To mark the arrival of Alfonso XII in 1877, Ocón y Rivas was commissioned to execute a picture of La llegada de Colón a América (“Columbus’s Arrival in America”) for the king’s landing pavilion and took part in the exhibition held in the king’s honour with El desembarco de los restos del Exmo. Sr. D. Martín Larios (“Bringing Ashore the Remains of His Excellency D. Martín Larios”); he was awarded the grand cross of Isabella the Catholic for all this. In 1887 he produced a Marina bíblica (“Biblical Seascape”) for the album sent to the pope.

His relationship with teaching began in 1875 when he secured the post of assistant lecturer in drawing applied to the arts and manufacturing at the Malaga School of Fine Arts. In 1883 the chair in landscape painting, financed by the Diputación, was established and held by him until his death.

In 1893 Emilio Ocón’s prestige as an artist and lecturer was recognised and he was appointed a member of the San Telmo Academy. Two years later, in 1895, the council named a street in the city after him.

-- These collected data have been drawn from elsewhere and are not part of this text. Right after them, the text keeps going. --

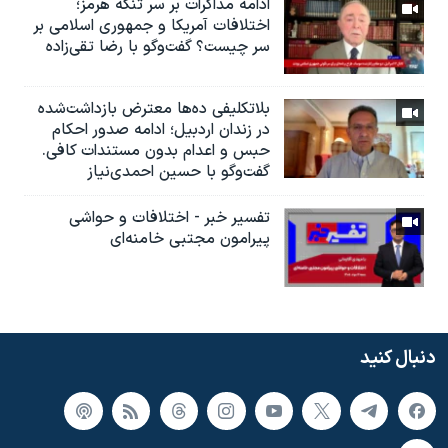
ادامه مذاکرات بر سر تنگه هرمز؛
اختلافات آمریکا و جمهوری اسلامی بر
سر چیست؟ گفت‌وگو با رضا تقی‌زاده
بلاتکلیفی ده‌ها معترض بازداشت‌شده
در زندان اردبیل؛ ادامه صدور احکام
حبس و اعدام بدون مستندات کافی.
گفت‌وگو با حسین احمدی‌نیاز
تفسیر خبر - اختلافات و حواشی
پیرامون مجتبی خامنه‌ای
دنبال کنید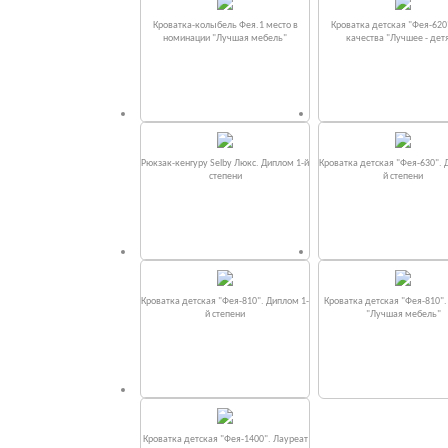
Кроватка-колыбель Фея.1 место в
Кроватка детская "Фея-620
номинации "Лучшая мебель"
качества "Лучшее - дет
Рюкзак-кенгуру Selby Люкс. Диплом 1-й
Кроватка детская "Фея-630". 
степени
й степени
Кроватка детская "Фея-810". Диплом 1-
Кроватка детская "Фея-810"
й степени
"Лучшая мебель"
Кроватка детская "Фея-1400". Лауреат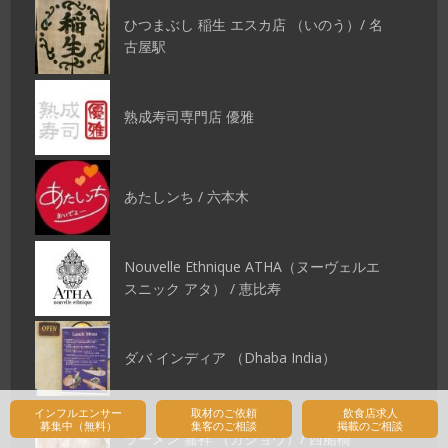
ひつまぶし 稲生 エスカ店 （いのう）/ 名
古屋駅
熟成寿司専門店 優雅
あたしンち / 六本木
Nouvelle Ethnique ATHA（ヌーヴェルエ
スニック アタ） / 恵比寿
ダバ インディア （Dhaba India）
インフルエンサー
取材のご依頼
飲食店求人
募集中（無料）
集客のご相談
掲載のご相談
ラーメン 嘉祥 （カショウ）/ 西船橋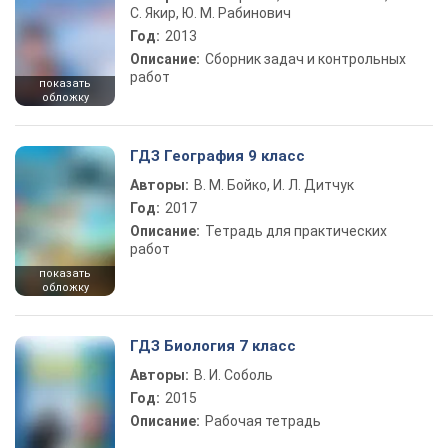
С. Якир, Ю. М. Рабинович
Год:
2013
Описание:
Сборник задач и контрольных
работ
показать
обложку
ГДЗ География 9 класс
Авторы:
В. М. Бойко, И. Л. Дитчук
Год:
2017
Описание:
Тетрадь для практических
работ
показать
обложку
ГДЗ Биология 7 класс
Авторы:
В. И. Соболь
Год:
2015
Описание:
Рабочая тетрадь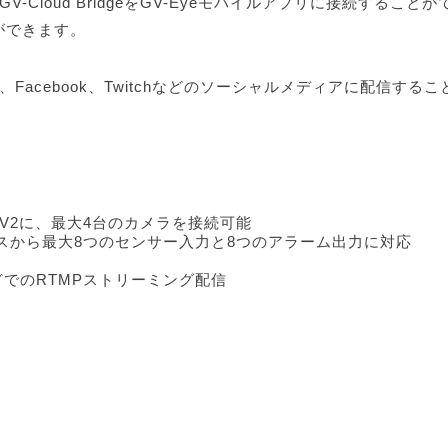
Cloud BridgeをGV-Eyeモバイルアプリに接続すること
ができます。
、Facebook、Twitchなどのソーシャルメディアに配信する
。
r V2に、最大4台のカメラを接続可能
クスから最大8つのセンサー入力と8つのアラーム出力に対応
tchなどでのRTMPストリーミング配信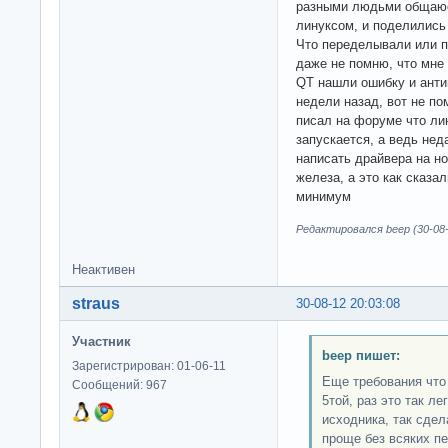
разными людьми общаюсь
линуксом, и поделились
Что переделывали или п
даже не помню, что мне
QT нашли ошибку и антив
недели назад, вот не пом
писал на форуме что ли
запускается, а ведь не
написать драйвера на н
железа, а это как сказа
минимум
Редактировался beep (30-08-
Неактивен
straus
30-08-12 20:03:08
Участник
beep пишет:
Зарегистрирован: 01-06-11
Еще требования что
Сообщений: 967
5той, раз это так ле
исходника, так сдел
проще без всяких п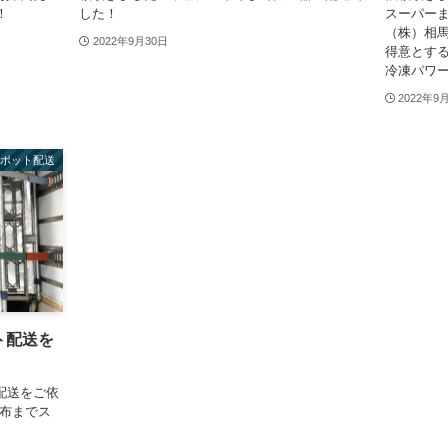
！
した！
スーパー
（株）相
2022年9月30日
得意とす
冷凍パワーゲ
2022年9
スポット配送
ット配送を
配送をご依
調布までス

In addition to painting, he worked as a cabinetmaker and produced frames and coffering that were highly sought after. He also designed stained-glass windows, such as those (no longer extant) for the parish churches of Marbella and Coín, and undertook the restoration of The Transfiguration of the Lord for Malaga cathedral.

Ocón died on 9 July 1904 of liver disease caused by the ingestion of paint due to his habit of wetting brushes with his mouth.